- **WHAT THE TASK REQUIRES**
Keep the images out while you retype all of the data exactly.

── GIVEN DATA ──

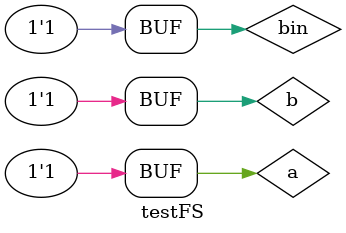
<source format=v>
module testFS();
reg a,b,bin;
wire d,bout;
designFS fs(a,b,bin,d,bout);
initial begin
$display("A\tB\tBorrow In\tDifference\tBorrow Out");
$monitor("%b\t%b\t%b\t%b\t%b",a,b,bin,d,bout);
$dumpfile("FS.vcd");
$dumpvars(1);
a=0;b=0;bin=0;#10;
a=0;b=0;bin=1;#10;
a=0;b=1;bin=0;#10;
a=0;b=1;bin=1;#10;
a=1;b=0;bin=0;#10;
a=1;b=0;bin=1;#10;
a=1;b=1;bin=0;#10;
a=1;b=1;bin=1;#10;
end;
endmodule

</source>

───

- **ANSWER BOX**
<source format=v>
module testFS();
reg a,b,bin;
wire d,bout;
designFS fs(a,b,bin,d,bout);
initial begin
$display("A\tB\tBorrow In\tDifference\tBorrow Out");
$monitor("%b\t%b\t%b\t%b\t%b",a,b,bin,d,bout);
$dumpfile("FS.vcd");
$dumpvars(1);
a=0;b=0;bin=0;#10;
a=0;b=0;bin=1;#10;
a=0;b=1;bin=0;#10;
a=0;b=1;bin=1;#10;
a=1;b=0;bin=0;#10;
a=1;b=0;bin=1;#10;
a=1;b=1;bin=0;#10;
a=1;b=1;bin=1;#10;
end;
endmodule

</source>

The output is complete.